Cell3™ Target technology
The advancement of non-invasive techniques for oncology and prenatal genetics requires high-quality variant calls from low-abundance sample types, like ctDNA and cffDNA, to inform clinical decisions. The use of targeted sequencing is a cost-effective way of doing this but the need for a greater number of PCR cycles in library preparation, and the depth to which a sample must be sequenced to achieve meaningful results, means an increase in PCR duplicates, error and false positives. Error suppression technology, like UMIs or MBCs, is therefore critical to ensuring that the sequence data you obtain is sufficiently sensitive and accurate for the technique to be of value to patients and healthcare professionals alike. That is why Nonacus have incorporated UMIs into their Cell3 Target library preparation kits - so you don't need to worry about PCR or sequencing errors creating false-positive results and you can be confident in your sequencing data. Cell3 Target's built-in UMIs enable a single workflow for all sample types and tests, and you can choose to use them or not without any penalties in your resulting data.*
*There are applications where UMIs are less useful, for example, in sequencing genomic DNA for the detection of constitutional mutations or in sequencing DNA derived from FFPE where sequencing depth requirements are lower. However, you can choose not to use them in the downstream analysis without any penalty to your sequencing data.
Abbreviations
ct: circulating tumor
cf: cell-free
cff: cell-free fetal
FFPE: Formalin Fixed Paraffin Embedded
MBC: Molecular barcode
NGS: Next generation sequencing
WES: Whole exome sequencing
WGS: Whole genome sequencing
UMI: Unique molecular identifier
VAF: Variant allele frequency
References
- Bewicke-Copley F, Kumar EA, Palladino G, Korfi K, Wang J. Applications and analysis of targeted genomic sequencing in cancer studies. Computational and structural biotechnology journal. 2019;17:1348-59.

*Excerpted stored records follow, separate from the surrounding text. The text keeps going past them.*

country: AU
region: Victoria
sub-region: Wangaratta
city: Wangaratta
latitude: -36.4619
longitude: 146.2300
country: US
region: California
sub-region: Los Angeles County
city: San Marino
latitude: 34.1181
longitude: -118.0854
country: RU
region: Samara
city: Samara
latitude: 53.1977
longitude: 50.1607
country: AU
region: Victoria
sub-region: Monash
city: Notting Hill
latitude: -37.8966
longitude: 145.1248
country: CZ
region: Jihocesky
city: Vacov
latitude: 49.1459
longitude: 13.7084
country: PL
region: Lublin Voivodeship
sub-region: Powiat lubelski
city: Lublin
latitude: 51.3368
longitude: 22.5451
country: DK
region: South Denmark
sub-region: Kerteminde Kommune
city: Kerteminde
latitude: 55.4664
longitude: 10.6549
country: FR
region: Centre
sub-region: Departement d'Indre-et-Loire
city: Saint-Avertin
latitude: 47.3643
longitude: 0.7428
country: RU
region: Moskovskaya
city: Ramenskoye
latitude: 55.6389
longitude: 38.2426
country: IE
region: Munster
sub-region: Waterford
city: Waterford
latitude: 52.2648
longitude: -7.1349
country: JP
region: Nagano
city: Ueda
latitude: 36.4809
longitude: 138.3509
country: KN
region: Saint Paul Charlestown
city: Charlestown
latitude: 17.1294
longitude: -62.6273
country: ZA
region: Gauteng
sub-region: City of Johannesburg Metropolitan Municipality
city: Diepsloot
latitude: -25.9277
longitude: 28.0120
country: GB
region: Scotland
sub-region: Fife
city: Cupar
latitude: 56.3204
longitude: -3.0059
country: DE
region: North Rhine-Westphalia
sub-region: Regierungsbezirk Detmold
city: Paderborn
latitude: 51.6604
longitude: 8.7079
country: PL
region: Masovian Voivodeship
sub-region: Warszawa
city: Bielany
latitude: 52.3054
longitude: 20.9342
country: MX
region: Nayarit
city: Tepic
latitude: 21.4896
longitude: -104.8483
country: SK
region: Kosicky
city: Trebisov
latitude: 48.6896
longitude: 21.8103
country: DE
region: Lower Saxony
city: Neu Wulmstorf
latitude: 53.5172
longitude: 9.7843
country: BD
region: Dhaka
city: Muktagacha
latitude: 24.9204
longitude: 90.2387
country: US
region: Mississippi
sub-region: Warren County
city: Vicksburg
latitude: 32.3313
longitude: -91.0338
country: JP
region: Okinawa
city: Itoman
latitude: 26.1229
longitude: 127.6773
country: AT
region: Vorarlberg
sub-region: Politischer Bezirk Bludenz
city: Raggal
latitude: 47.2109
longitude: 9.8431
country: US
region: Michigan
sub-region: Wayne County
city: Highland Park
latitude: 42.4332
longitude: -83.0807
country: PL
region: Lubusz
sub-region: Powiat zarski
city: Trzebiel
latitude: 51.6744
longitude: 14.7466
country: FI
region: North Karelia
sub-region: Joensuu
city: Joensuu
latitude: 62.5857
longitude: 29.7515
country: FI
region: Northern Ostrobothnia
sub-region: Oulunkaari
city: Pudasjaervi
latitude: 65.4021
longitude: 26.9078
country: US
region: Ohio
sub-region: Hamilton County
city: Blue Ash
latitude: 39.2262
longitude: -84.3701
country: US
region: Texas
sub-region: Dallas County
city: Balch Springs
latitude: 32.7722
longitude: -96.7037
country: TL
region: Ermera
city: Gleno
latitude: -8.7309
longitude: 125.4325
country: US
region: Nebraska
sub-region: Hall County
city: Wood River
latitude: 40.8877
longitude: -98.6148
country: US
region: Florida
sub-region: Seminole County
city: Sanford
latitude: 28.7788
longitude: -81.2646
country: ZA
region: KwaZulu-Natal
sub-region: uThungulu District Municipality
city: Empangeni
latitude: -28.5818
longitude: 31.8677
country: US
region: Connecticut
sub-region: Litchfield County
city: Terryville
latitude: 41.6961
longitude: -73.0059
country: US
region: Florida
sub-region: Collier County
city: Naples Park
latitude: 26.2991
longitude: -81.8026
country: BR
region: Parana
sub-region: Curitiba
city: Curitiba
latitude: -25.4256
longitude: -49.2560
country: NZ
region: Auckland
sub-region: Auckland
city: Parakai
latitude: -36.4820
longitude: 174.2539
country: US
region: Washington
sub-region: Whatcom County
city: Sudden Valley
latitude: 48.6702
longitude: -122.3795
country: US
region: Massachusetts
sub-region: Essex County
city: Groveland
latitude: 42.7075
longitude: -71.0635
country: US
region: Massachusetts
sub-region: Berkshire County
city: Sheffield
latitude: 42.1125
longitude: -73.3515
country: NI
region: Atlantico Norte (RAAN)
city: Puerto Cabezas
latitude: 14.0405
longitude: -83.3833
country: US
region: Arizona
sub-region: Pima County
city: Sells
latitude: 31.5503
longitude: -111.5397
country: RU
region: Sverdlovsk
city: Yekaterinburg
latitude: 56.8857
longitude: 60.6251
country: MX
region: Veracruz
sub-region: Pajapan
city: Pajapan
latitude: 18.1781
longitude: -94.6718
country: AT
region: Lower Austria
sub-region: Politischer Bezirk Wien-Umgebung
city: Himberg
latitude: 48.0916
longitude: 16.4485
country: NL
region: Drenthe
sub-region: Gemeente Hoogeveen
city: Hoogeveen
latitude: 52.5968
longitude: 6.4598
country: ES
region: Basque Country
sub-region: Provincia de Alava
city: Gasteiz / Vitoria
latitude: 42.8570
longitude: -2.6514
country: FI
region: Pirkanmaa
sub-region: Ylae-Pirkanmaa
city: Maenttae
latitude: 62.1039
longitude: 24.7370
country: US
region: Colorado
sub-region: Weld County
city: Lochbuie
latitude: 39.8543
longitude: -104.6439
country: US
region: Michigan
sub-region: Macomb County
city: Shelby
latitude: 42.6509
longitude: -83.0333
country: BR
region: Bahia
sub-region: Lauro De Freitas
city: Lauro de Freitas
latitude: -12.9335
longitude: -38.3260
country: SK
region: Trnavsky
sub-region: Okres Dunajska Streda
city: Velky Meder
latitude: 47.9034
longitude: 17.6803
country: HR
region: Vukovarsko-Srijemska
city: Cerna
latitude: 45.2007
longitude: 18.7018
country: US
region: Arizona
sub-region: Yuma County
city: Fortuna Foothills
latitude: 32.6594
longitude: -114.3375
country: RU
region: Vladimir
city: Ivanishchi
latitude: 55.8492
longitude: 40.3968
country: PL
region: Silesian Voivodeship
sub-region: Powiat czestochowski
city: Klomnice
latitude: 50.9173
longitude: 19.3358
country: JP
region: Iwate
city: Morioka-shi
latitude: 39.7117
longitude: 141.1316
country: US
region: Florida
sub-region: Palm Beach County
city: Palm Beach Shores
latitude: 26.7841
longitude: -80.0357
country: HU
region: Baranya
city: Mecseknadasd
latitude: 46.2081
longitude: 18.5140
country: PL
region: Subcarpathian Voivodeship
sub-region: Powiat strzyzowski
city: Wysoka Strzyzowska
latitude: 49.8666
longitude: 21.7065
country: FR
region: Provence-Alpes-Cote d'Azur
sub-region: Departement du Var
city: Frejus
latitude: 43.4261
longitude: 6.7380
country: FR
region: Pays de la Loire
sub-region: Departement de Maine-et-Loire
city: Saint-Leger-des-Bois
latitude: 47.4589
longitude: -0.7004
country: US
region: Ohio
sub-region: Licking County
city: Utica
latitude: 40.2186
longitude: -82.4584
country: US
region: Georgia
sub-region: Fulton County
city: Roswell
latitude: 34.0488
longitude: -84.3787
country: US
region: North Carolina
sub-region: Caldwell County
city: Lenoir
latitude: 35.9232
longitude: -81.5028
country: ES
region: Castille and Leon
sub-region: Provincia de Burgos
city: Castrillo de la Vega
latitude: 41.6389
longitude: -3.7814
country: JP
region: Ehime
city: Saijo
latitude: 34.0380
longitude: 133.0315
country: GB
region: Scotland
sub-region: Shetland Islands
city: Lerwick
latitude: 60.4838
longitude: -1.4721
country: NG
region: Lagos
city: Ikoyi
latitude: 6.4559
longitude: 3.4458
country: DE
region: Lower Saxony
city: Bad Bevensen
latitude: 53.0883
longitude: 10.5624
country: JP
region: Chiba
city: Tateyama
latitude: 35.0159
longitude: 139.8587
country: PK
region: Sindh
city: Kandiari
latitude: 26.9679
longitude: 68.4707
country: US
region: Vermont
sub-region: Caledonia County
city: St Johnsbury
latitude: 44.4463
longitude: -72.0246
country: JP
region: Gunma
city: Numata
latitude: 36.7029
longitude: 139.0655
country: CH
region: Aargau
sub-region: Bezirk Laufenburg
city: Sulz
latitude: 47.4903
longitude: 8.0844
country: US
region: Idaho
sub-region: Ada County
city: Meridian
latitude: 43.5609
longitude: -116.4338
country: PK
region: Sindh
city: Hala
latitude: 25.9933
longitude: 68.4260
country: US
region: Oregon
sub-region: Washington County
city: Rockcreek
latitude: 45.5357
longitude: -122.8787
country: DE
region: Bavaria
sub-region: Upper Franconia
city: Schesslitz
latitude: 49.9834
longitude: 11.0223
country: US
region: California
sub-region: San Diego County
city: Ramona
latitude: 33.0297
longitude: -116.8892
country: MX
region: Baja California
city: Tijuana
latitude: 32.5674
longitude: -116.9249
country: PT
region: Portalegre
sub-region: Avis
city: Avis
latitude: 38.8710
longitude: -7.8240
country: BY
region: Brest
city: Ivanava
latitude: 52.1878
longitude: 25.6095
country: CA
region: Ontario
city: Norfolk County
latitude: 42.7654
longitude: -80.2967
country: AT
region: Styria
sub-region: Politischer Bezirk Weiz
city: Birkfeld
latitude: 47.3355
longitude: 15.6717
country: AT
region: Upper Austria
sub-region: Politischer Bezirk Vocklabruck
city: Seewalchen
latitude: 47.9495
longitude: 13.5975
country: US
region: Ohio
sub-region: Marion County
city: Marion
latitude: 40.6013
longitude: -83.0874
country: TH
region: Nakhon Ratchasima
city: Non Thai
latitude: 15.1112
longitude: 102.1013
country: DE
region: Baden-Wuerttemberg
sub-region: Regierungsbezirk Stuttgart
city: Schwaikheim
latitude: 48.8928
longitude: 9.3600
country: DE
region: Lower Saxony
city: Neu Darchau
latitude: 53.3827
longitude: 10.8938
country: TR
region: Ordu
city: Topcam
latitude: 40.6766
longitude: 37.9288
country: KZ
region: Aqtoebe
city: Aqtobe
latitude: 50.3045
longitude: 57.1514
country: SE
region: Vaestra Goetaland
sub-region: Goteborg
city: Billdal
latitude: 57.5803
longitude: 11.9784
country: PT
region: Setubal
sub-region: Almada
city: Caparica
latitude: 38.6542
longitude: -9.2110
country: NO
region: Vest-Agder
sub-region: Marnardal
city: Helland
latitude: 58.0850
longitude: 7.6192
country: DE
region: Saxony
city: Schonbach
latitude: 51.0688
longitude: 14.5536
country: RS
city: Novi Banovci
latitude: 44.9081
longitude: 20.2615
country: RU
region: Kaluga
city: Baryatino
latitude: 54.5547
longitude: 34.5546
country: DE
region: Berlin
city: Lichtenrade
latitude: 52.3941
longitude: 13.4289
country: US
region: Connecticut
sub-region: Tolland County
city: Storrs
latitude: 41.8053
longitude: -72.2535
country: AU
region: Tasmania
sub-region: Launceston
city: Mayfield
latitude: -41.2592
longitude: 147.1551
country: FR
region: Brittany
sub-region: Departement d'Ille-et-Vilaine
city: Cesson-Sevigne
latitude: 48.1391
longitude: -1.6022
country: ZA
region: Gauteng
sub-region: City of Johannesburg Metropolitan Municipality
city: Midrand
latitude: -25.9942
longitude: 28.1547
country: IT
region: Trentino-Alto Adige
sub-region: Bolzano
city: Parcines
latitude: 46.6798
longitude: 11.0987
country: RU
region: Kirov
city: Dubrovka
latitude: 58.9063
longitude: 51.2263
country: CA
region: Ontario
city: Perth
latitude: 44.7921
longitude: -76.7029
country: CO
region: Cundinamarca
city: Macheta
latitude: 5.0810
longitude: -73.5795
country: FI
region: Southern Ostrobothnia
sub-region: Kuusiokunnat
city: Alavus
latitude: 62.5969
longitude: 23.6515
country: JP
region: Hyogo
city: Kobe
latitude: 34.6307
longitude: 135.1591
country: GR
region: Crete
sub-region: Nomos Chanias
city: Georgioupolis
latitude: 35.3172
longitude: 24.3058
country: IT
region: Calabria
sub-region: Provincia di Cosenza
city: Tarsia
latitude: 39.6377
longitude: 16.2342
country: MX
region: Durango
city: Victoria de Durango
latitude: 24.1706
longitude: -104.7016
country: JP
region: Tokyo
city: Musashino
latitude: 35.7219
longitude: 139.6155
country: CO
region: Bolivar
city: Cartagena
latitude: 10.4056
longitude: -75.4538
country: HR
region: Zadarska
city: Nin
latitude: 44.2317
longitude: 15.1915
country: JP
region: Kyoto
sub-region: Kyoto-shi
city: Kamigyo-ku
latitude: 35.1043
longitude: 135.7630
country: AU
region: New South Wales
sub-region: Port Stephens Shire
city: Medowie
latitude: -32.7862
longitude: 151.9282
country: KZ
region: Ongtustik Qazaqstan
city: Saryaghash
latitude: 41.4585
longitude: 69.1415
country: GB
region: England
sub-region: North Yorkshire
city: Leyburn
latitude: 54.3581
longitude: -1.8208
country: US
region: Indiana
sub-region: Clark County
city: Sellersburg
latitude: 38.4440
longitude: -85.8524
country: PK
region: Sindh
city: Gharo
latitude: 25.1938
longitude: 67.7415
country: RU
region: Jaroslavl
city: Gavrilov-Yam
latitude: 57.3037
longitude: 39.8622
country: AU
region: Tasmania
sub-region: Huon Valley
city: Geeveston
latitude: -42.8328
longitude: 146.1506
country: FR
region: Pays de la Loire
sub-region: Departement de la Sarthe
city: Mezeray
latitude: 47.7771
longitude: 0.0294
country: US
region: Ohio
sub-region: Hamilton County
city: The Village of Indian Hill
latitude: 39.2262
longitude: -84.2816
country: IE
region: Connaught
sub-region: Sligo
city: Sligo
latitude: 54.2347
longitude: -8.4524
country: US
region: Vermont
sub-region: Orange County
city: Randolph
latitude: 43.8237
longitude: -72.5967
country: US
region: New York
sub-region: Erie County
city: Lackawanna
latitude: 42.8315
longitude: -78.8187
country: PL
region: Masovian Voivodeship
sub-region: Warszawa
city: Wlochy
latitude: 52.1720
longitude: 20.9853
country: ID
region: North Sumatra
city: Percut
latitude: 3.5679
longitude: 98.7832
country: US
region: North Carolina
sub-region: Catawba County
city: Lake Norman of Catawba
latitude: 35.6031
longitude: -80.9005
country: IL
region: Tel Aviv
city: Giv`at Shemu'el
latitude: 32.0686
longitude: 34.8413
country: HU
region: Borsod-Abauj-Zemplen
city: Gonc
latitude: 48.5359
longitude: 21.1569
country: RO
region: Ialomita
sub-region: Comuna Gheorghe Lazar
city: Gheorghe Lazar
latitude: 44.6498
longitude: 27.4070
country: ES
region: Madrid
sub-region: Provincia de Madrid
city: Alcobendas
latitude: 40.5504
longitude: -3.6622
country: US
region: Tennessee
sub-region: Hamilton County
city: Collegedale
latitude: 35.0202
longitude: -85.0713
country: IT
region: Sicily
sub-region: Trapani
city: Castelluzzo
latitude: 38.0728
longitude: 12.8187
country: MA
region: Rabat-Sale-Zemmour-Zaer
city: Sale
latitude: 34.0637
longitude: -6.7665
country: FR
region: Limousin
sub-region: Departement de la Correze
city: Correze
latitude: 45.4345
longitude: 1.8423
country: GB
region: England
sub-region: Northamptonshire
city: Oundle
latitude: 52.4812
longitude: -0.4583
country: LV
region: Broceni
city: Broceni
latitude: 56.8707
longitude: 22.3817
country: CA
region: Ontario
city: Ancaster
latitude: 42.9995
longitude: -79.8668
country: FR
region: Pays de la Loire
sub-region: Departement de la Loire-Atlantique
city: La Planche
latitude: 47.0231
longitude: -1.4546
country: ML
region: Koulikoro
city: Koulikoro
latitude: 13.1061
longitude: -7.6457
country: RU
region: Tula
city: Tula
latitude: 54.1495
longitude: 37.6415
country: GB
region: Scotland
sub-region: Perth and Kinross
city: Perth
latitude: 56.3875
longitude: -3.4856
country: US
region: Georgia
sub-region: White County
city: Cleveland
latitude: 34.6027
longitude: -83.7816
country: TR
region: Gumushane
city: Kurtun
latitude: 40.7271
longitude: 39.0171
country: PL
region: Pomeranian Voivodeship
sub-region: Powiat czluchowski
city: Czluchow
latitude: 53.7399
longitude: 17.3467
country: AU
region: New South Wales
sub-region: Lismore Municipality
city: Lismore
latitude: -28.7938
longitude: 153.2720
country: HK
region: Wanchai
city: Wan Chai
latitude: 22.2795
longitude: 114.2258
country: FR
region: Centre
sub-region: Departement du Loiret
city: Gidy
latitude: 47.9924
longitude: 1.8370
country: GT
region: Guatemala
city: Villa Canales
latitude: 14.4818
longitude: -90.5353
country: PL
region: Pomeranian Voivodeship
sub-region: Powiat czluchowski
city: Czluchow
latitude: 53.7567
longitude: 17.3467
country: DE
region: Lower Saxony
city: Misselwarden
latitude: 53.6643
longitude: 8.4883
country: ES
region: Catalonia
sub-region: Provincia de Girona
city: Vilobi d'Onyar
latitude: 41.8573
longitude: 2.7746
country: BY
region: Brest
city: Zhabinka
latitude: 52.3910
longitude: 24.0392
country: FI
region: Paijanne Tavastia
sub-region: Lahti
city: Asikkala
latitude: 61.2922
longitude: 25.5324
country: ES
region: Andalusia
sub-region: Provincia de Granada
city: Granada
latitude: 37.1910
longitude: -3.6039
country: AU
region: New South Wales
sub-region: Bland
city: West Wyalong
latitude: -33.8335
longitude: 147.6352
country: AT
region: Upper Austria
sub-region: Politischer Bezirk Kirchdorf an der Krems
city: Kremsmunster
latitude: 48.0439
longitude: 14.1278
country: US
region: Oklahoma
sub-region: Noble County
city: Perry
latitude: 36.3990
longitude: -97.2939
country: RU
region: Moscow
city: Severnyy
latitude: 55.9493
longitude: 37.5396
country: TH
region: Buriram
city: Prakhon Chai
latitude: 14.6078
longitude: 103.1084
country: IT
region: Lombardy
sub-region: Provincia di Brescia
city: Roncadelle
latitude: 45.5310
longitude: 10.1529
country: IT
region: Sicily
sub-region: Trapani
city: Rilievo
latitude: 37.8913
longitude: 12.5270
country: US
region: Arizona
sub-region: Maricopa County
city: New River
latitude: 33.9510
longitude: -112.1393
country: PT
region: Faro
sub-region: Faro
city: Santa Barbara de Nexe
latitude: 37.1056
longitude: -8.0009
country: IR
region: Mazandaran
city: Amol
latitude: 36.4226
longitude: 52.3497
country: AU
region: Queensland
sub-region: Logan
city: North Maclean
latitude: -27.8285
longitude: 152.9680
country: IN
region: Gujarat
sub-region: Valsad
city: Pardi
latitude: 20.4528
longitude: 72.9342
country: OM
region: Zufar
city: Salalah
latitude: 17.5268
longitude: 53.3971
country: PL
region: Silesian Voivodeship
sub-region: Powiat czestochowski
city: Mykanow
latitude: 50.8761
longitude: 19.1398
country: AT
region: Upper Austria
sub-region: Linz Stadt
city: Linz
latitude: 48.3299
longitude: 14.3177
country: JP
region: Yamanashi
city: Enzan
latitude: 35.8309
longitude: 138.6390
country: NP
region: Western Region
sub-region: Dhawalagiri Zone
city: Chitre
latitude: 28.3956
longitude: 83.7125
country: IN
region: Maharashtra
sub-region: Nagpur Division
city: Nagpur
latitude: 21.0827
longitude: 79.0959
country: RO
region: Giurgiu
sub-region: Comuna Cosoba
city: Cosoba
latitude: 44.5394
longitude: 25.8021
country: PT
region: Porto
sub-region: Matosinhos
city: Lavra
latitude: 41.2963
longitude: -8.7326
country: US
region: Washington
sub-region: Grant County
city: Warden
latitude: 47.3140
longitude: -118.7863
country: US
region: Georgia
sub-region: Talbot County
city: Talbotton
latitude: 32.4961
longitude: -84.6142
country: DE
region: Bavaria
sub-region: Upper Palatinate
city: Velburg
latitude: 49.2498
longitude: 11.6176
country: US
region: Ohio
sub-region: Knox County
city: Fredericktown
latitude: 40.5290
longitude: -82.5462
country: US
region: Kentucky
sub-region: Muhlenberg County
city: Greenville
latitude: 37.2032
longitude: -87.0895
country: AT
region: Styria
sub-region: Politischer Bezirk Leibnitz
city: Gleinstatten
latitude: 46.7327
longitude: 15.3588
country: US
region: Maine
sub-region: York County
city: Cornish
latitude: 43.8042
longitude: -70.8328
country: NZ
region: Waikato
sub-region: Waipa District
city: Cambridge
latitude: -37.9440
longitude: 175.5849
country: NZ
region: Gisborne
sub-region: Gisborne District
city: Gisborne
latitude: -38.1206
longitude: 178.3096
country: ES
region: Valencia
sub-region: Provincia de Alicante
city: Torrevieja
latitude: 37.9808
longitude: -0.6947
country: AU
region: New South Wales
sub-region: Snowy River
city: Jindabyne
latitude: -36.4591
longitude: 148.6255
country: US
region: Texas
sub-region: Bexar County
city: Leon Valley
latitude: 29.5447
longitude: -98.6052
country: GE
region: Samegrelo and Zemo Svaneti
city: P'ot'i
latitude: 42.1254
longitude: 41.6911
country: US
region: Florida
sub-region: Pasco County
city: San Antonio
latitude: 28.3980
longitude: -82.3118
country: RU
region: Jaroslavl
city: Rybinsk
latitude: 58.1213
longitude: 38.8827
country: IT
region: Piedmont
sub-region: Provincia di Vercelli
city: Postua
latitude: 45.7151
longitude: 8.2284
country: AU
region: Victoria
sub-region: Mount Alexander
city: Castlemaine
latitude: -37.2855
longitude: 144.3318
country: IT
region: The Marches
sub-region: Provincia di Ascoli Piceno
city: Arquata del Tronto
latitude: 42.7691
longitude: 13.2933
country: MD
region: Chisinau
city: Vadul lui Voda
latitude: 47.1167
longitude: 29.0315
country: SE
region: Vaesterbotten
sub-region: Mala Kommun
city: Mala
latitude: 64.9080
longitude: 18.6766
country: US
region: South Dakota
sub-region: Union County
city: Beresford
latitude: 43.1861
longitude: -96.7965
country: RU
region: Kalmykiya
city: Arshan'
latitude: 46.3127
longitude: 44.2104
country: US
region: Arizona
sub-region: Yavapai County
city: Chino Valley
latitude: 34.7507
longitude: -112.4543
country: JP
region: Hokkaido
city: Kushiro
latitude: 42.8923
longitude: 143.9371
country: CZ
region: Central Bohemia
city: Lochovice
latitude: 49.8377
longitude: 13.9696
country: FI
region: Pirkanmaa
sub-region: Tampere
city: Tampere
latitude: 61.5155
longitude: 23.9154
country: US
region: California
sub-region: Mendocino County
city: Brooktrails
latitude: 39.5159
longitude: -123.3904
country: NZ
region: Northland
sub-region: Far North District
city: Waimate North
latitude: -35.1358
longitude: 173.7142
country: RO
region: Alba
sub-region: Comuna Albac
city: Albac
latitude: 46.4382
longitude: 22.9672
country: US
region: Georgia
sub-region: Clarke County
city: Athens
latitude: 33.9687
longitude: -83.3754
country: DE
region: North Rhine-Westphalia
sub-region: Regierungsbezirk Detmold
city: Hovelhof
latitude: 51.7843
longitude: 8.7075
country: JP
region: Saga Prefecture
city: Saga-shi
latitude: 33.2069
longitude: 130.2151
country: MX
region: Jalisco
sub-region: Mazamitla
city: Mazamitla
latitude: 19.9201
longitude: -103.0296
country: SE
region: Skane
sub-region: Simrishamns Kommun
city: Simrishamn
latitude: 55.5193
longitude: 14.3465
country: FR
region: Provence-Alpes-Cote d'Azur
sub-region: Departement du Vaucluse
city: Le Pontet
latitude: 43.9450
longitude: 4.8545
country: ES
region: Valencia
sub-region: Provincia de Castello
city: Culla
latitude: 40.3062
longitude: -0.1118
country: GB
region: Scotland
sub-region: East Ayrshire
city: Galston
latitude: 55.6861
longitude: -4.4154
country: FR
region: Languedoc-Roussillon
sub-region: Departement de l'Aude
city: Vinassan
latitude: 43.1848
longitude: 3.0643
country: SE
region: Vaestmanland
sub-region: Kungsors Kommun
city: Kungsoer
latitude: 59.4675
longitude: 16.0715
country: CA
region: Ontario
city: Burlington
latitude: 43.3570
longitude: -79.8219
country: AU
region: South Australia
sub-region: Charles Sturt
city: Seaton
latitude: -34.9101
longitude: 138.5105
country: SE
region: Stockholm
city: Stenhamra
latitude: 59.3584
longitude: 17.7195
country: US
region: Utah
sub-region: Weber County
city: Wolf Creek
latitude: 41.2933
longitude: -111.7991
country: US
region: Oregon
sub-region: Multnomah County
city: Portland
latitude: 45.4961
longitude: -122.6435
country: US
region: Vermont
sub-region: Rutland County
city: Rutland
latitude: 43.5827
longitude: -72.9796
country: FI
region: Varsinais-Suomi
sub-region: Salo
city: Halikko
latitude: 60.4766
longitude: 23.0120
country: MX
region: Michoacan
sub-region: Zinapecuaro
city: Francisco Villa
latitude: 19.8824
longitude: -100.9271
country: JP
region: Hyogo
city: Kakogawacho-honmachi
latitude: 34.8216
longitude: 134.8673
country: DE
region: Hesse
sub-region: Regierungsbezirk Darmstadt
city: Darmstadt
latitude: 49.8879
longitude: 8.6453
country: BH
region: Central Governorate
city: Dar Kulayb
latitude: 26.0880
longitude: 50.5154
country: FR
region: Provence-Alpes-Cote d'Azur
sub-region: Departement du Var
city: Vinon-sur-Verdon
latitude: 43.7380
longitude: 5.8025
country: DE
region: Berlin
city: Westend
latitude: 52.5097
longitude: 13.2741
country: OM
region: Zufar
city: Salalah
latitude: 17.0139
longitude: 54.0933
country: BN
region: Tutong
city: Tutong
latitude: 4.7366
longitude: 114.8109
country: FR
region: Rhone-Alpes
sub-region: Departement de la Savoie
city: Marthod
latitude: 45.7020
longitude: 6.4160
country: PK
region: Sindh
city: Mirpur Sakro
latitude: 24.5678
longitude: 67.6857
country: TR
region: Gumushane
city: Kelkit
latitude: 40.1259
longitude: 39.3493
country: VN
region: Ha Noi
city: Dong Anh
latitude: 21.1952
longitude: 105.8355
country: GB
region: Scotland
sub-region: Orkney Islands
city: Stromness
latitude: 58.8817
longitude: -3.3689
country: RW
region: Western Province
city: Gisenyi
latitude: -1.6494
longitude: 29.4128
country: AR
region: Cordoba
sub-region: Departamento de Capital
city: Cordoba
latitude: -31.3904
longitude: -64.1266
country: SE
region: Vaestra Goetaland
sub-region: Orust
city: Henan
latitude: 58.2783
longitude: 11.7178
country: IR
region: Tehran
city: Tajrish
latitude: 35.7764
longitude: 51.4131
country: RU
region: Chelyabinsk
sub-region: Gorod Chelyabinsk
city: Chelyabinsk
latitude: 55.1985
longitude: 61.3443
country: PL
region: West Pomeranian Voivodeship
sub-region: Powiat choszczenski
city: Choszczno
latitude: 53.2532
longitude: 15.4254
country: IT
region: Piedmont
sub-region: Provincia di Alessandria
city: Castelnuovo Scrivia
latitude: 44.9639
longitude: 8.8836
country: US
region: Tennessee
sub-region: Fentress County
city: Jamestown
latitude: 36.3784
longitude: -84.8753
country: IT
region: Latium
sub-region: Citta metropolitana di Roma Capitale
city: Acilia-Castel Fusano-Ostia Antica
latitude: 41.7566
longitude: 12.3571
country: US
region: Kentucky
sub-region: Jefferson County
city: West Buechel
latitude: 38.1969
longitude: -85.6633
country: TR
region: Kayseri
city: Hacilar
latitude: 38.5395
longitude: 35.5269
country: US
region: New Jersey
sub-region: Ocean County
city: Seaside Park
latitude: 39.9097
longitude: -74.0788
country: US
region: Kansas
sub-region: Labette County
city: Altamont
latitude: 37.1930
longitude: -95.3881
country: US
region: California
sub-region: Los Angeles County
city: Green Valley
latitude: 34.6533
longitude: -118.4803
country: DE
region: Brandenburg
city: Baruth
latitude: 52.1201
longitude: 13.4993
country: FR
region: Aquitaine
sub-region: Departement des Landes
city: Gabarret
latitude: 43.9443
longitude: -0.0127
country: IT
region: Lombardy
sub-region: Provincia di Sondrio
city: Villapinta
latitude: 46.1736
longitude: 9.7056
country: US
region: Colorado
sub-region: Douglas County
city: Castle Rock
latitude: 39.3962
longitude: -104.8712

- Ebbert MT, Wadsworth ME, Staley LA, Hoyt KL, Pickett B, Miller J, et al. Alzheimer’s Disease Neuroimaging Initiative, Kauwe JS, Ridge PG. Evaluating the necessity of PCR duplicate removal from next-generation sequencing data and a comparison of approaches. BMC bioinformatics. 2016;17:491-500.
- Mansukhani S, Barber LJ, Kleftogiannis D, Moorcraft SY, Davidson M, Woolston A, et al. Ultra-sensitive mutation detection and genome-wide DNA copy number reconstruction by error-corrected circulating tumor DNA sequencing. Clinical chemistry. 2018;64(11):1626-35.
- van Campen J, Silcock L, Yau S, Daniel Y, Ahn JW, Ogilvie C, et al. A novel non‐invasive prenatal sickle cell disease test for all at‐risk pregnancies. British journal of haematology. 2020;190(1):119-24.
- Smith T, Heger A, Sudbery I. UMI-tools: modeling sequencing errors in Unique Molecular Identifiers to improve quantification accuracy. Genome research. 2017;27(3):491-9.
- Chin RI, Chen K, Usmani A, Chua C, Harris PK, Binkley MS, et al. Detection of solid tumor molecular residual disease (MRD) using circulating tumor DNA (ctDNA). Molecular diagnosis & therapy. 2019;23(3):311-31.